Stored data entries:
....
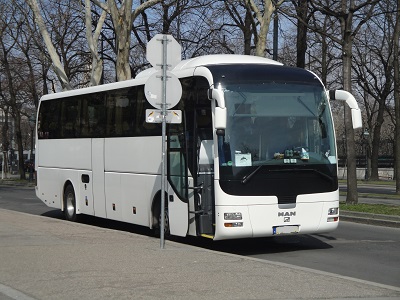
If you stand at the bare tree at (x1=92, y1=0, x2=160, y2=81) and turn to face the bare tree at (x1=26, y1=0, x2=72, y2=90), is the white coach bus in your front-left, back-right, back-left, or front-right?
back-left

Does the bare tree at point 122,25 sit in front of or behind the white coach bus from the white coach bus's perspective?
behind

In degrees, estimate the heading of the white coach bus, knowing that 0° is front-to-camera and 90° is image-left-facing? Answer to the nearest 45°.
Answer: approximately 315°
....
• Work instructions: Edit the lines that begin with the one containing "In degrees, estimate" and run through the end of the records by replacing "heading" with "orientation". Leave everything else unchanged, and give back only those lines.

• Result of this exercise:
In degrees, estimate the orientation of the white coach bus, knowing that 0° is front-to-camera and 90° is image-left-facing? Answer to the nearest 45°.
Answer: approximately 315°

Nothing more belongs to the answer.